/Dynasurge

Dynasurge: Dynamic Tree Speculation for Prompt-Specific Decoding

Primary LanguagePython

Dynasurge: Dynamic Tree Speculation for Prompt-Specific Decoding

Dynasurge introduces a dynamic token tree construction algorithm optimized for prompt-specific speculative decoding, enhancing the efficiency of LLMs like Llama2-7B. It adapts the token tree structure during the drafting phase to improve speculative performance based on the complexity of the prompt. In the verification phase, an innovative enhanced tree search algorithm optimizes the acceptance rate and extends the valid speculation length.

Experimental Setup

Model

Dynasurge's performance evaluations utilize the LLaMA model family.

  • JackFram/Llama68m for generating draft tokens
  • LLaMA2-7B for verification and autoregressive generation task

Dataset

We conduct evaluations using two significant datasets to ensure the statistical significance and broad applicability of our results:

  • C4 (en) validation dataset
  • CNN DailyMail dataset

Each dataset involves testing 200 examples, with prompt and generation lengths set to 128 tokens to standardize the evaluation of different decoding strategies.

Platform

The experiments were performed on AWS g5.4xlarge instances equipped with:

  • GPU: NVIDIA A10
  • CPU: 16 cores
  • RAM: 64 GiB

Results Reproduction

You can simply run bash eval.sh after set up the environmemnt.

Env Setup

Create and activate a new environment with the required dependencies:

conda create -n dynasurge python=3.11
conda activate dynasurge

pip install -r requirements.txt

Usage

Execute the project in various modes depending on your requirements.

Autoregressive Mode

CUDA_VISIBLE_DEVICES=0 python main.py --draft JackFram/llama-68m --target huggyllama/llama-7b  --T 0.9 --P 1.0  --start 0 --end 200 --M 384 --mode auto --dataset cnn

Static Tree Mode

In static tree mode, the model utilizes a predefined tree structure. Specify the growmap file using the --growmap option to define the tree's structure.

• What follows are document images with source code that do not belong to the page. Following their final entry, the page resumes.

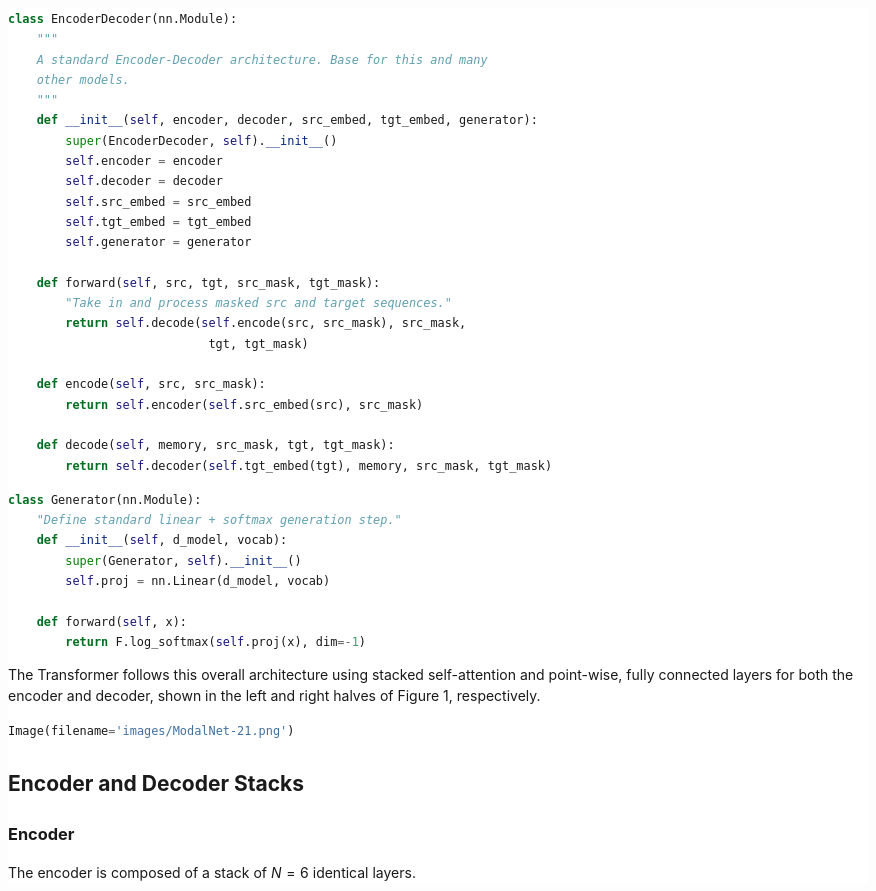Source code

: 
```python id="k0XGXhzRTsqB"
class EncoderDecoder(nn.Module):
    """
    A standard Encoder-Decoder architecture. Base for this and many 
    other models.
    """
    def __init__(self, encoder, decoder, src_embed, tgt_embed, generator):
        super(EncoderDecoder, self).__init__()
        self.encoder = encoder
        self.decoder = decoder
        self.src_embed = src_embed
        self.tgt_embed = tgt_embed
        self.generator = generator
        
    def forward(self, src, tgt, src_mask, tgt_mask):
        "Take in and process masked src and target sequences."
        return self.decode(self.encode(src, src_mask), src_mask,
                            tgt, tgt_mask)
    
    def encode(self, src, src_mask):
        return self.encoder(self.src_embed(src), src_mask)
    
    def decode(self, memory, src_mask, tgt, tgt_mask):
        return self.decoder(self.tgt_embed(tgt), memory, src_mask, tgt_mask)
```

```python id="NKGoH2RsTsqC"
class Generator(nn.Module):
    "Define standard linear + softmax generation step."
    def __init__(self, d_model, vocab):
        super(Generator, self).__init__()
        self.proj = nn.Linear(d_model, vocab)

    def forward(self, x):
        return F.log_softmax(self.proj(x), dim=-1)
```


The Transformer follows this overall architecture using stacked self-attention and point-wise, fully connected layers for both the encoder and decoder, shown in the left and right halves of Figure 1, respectively. 


```python id="oredWloYTsqC"
Image(filename='images/ModalNet-21.png')
```


## Encoder and Decoder Stacks   

### Encoder

The encoder is composed of a stack of $N=6$ identical layers. 
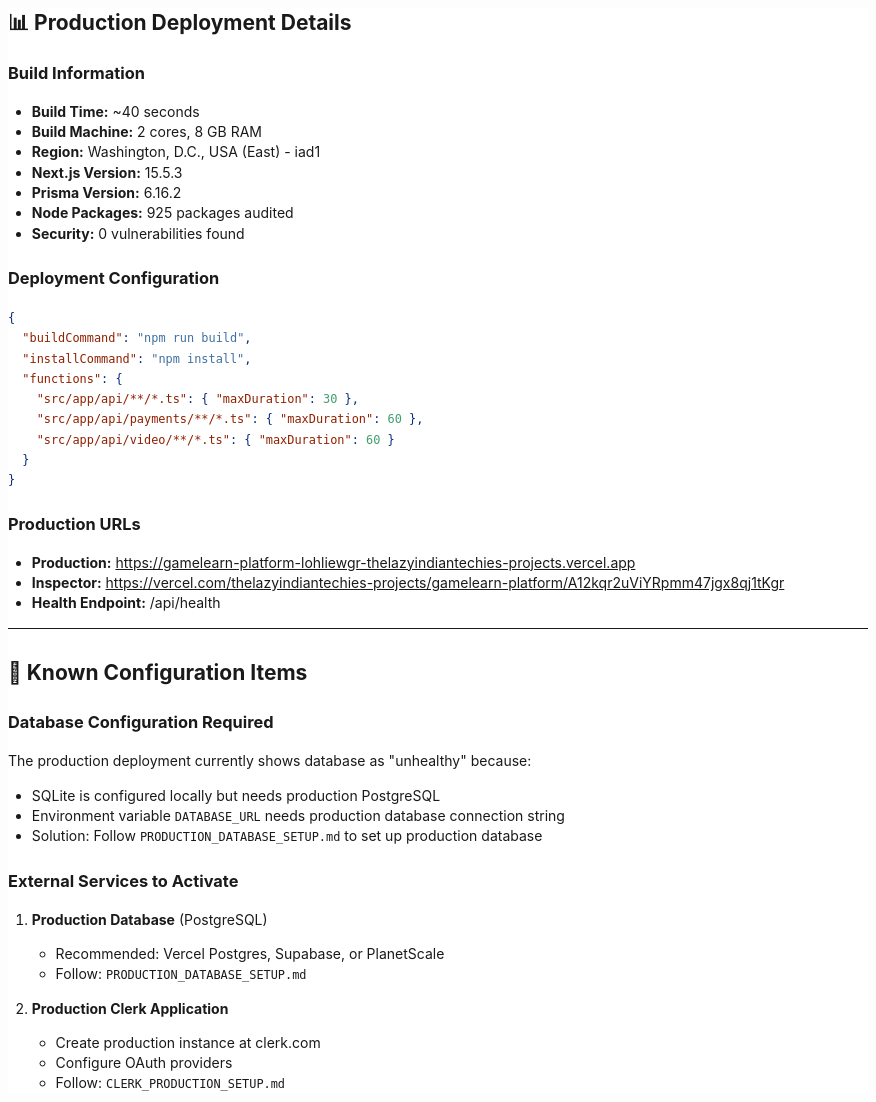 
## 📊 Production Deployment Details

### Build Information
- **Build Time:** ~40 seconds
- **Build Machine:** 2 cores, 8 GB RAM
- **Region:** Washington, D.C., USA (East) - iad1
- **Next.js Version:** 15.5.3
- **Prisma Version:** 6.16.2
- **Node Packages:** 925 packages audited
- **Security:** 0 vulnerabilities found

### Deployment Configuration
```json
{
  "buildCommand": "npm run build",
  "installCommand": "npm install",
  "functions": {
    "src/app/api/**/*.ts": { "maxDuration": 30 },
    "src/app/api/payments/**/*.ts": { "maxDuration": 60 },
    "src/app/api/video/**/*.ts": { "maxDuration": 60 }
  }
}
```

### Production URLs
- **Production:** https://gamelearn-platform-lohliewgr-thelazyindiantechies-projects.vercel.app
- **Inspector:** https://vercel.com/thelazyindiantechies-projects/gamelearn-platform/A12kqr2uViYRpmm47jgx8qj1tKgr
- **Health Endpoint:** /api/health

---

## 🔧 Known Configuration Items

### Database Configuration Required
The production deployment currently shows database as "unhealthy" because:
- SQLite is configured locally but needs production PostgreSQL
- Environment variable `DATABASE_URL` needs production database connection string
- Solution: Follow `PRODUCTION_DATABASE_SETUP.md` to set up production database

### External Services to Activate
1. **Production Database** (PostgreSQL)
   - Recommended: Vercel Postgres, Supabase, or PlanetScale
   - Follow: `PRODUCTION_DATABASE_SETUP.md`

2. **Production Clerk Application**
   - Create production instance at clerk.com
   - Configure OAuth providers
   - Follow: `CLERK_PRODUCTION_SETUP.md`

CUDA_VISIBLE_DEVICES=0 python main.py --draft JackFram/llama-68m --target huggyllama/llama-7b  --T 0.9 --P 1.0  --start 0 --end 200 --M 384 --mode sTree --growmap ./growmaps/4x8-tree.pt  --dataset cnn

Dynamic Tree Mode

Dynamic tree mode allows for flexible tree structures adjusted by a draft token budget. Use the --B option to set the maximum budget for dynamic adjustments during processing.

CUDA_VISIBLE_DEVICES=0 python main.py --draft JackFram/llama-68m --target huggyllama/llama-7b  --T 0.9 --P 1.0  --start 0 --end 200 --M 384  --growmap ./growmaps/8x8-tree.pt --mode dTree --B 64 --dataset cnn

Enable Enhanced Tree Verification (ETV)

The Enhanced Tree Verification (ETV) is an algorithm implemented in this project to improve tree-style speculative decoding. You can enable ETV by using the --use_bfs flag. For example:

# static tree mode with ETV
CUDA_VISIBLE_DEVICES=0 python main.py --draft JackFram/llama-68m --target huggyllama/llama-7b  --T 0.9 --P 1.0  --start 0 --end 200 --M 384 --mode sTree --growmap ./growmaps/4x8-tree.pt  --dataset cnn --use_bfs

# dynamic tree mode with ETV
CUDA_VISIBLE_DEVICES=0 python main.py --draft JackFram/llama-68m --target huggyllama/llama-7b  --T 0.9 --P 1.0  --start 0 --end 200 --M 384  --growmap ./growmaps/8x8-tree.pt --mode dTree --B 64 --dataset cnn --use_bfs

Disclaimer

This project is developed as a demonstration for a course assignment and is currently in its prototype stage. Future developments and improvements are planned as part of ongoing research and educational efforts.